«Die Kirche darf sich jetzt nicht einschüchtern lassen»

Debatte

Das Evangelium will sich einmischen, aber es lässt sich von keiner Partei vereinnahmen, sagt die Pfarrerin und SP-Politikerin Esther Straub.

Die Kirche soll politisch, aber nicht parteipolitisch sein, heisst es oft. Was bedeutet das?

Esther Straub: Das Evangelium will sich einmischen. Aber das Evangelium ist unabhängig. Es kann von keiner Partei vereinnahmt werden. Auch nicht von jener Partei, die das C im Namen trägt.

Sie sind Pfarrerin und Politikerin. Machen Sie eine christliche Politik?

Im politischen Diskurs argumentiere ich nicht religiös. Aber meine Motivation beziehe ich aus dem Glauben. Mich treibt die biblische Botschaft um und deshalb engagiere ich mich politisch.

Kommt Ihnen Politik und Pfarramt zuweilen in die Quere?

Überhaupt nicht. Zürich-Schwamendingen, wo ich Pfarrerin bin, ist zwar ein traditionell linkes Quartier, hat aber auch eine starke SVP. Ein ehemaliger Pfarrkollege hat mich jeweils gehänselt, ich sei die SVP-Pfarrerin im Team, weil ich bei SVP-Wählern gut ankomme. Es ist ein Vorteil, dass die Leute wissen, wo ich politisch stehe. Das führt zur Entspannung.

Kann man rechts wählen und trotzdem ein guter Christ sein?

Ich würde nie jemandem das Christsein absprechen. Etwas anderes ist es, mit rechten Wählern darüber zu streiten, mit welchen politischen Haltungen sich das Evangelium verbinden lässt, und sich gegen Vereinnahmungen der christlichen Botschaft argumentativ zur Wehr zu setzen. Ich käme sicher zu anderen Schlüssen.

Die freisinnige Béatrice Acklin kritisiert, dass die Kirchen oft vom hohen Ross herab der Politik moralische Vorhaltungen machen.
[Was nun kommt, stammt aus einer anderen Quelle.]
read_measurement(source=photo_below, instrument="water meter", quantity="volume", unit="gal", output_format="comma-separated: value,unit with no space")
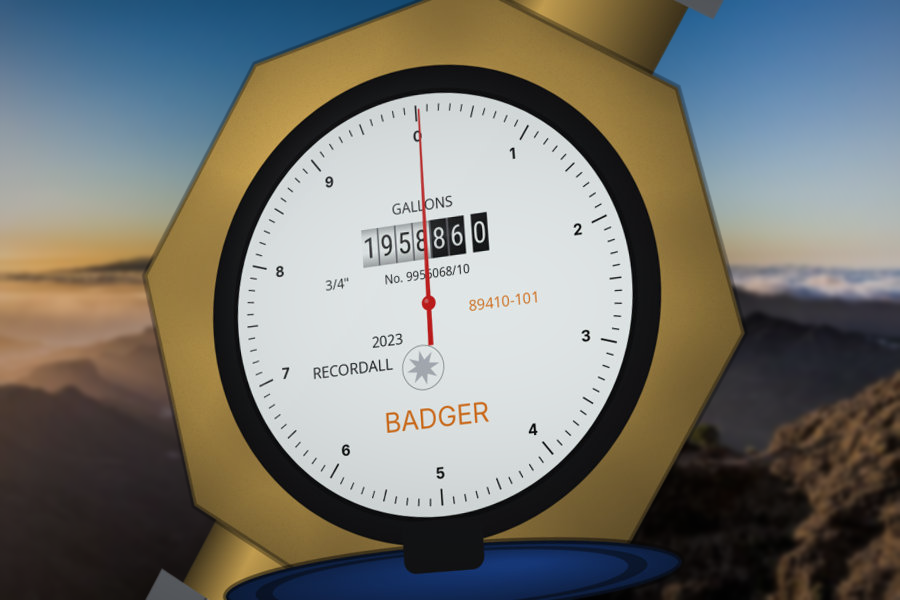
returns 1958860.0,gal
Der Vorwurf ist völlig absurd. Die Kirche argumentiert nicht mit der Moralkeule oder einer höheren Macht. Sie schaltet sich ein, wenn sie glaubt, dass ihre Meinung gefragt ist und sie etwas zu sagen hat, und sie äussert sich so, dass sie mit ihren theologischen Überlegungen im politischen Diskurs verstanden wird. Wenn gewählte kirchliche Gremien oder gewählte Pfarrerinnen und Pfarrer aus wohlüberlegten Gründen zum Schluss kommen, sich politisch zu äussern, sollen sie das tun.

Egal, worum es geht?

Na ja, zum Hundegesetz muss die Kirche vielleicht nicht unbedingt etwas sagen.

Aber zur Migrationspolitik muss sich die Kirche äussern?

Im Migrations- und Asylbereich engagiert sich die Kirche aufgrund ihres biblischen Auftrags mit zahlreichen Projekten. Sie verfügt deshalb auch über viel Erfahrung, da weiss sie Bescheid. Sie darf sich nicht einschüchtern lassen, wenn der CVP-Präsident in seiner Verzweiflung austeilt, weil ihm die Kirchen widersprechen.

Äussern sich die Kirchen denn zu häufig oder sind sie zu zurückhaltend?

Die Kirche sollte sich keine grundsätzlichen Schranken auferlegen. Es gilt immer wieder neu zu diskutieren, ob eine Stellungnahme angezeigt ist. Meist sind es Fragen, bei denen es um den Schutz der Schwachen geht und die Kirche aufgrund ihrer Tätigkeit etwas zu sagen hat.

Und wenn es viele Kirchenmitglieder gibt, die anders denken, ist das egal?

Die reformierte Kirche ist eine demokratisch verfasste Körperschaft von Menschen, die sich vom Evangelium bewegen lassen. Bei einer Stellungnahme behaupten Pfarrpersonen oder der Kirchenrat nicht, die Wahrheit für sich gepachtet zu haben, sondern sie legen transparent dar, weshalb sie zu dieser Haltung kommen. Diese Überlegungen von Kirchenverantwortlichen zu kennen, kann für Kirchenmitglieder und für Aussenstehende erhellend sein. Was daran problematisch sein soll, ist mir schleierhaft.

Esther Straub

Esther Straub ist Pfarrerin in der reformierten Kirchgemeinde Zürich und Kirchenrätin der reformierten Landeskirche des Kantons Zürich. Für die SP sitzt sie im Zürcher Kantonsrat. Straub studierte in Zürich und Paris Theologie und war Assistentin am Lehrstuhl für Neues Testament der Theologischen Fakultät der Universität Zürich. Sie promovierte mit einer Arbeit zum Johannesevangelium.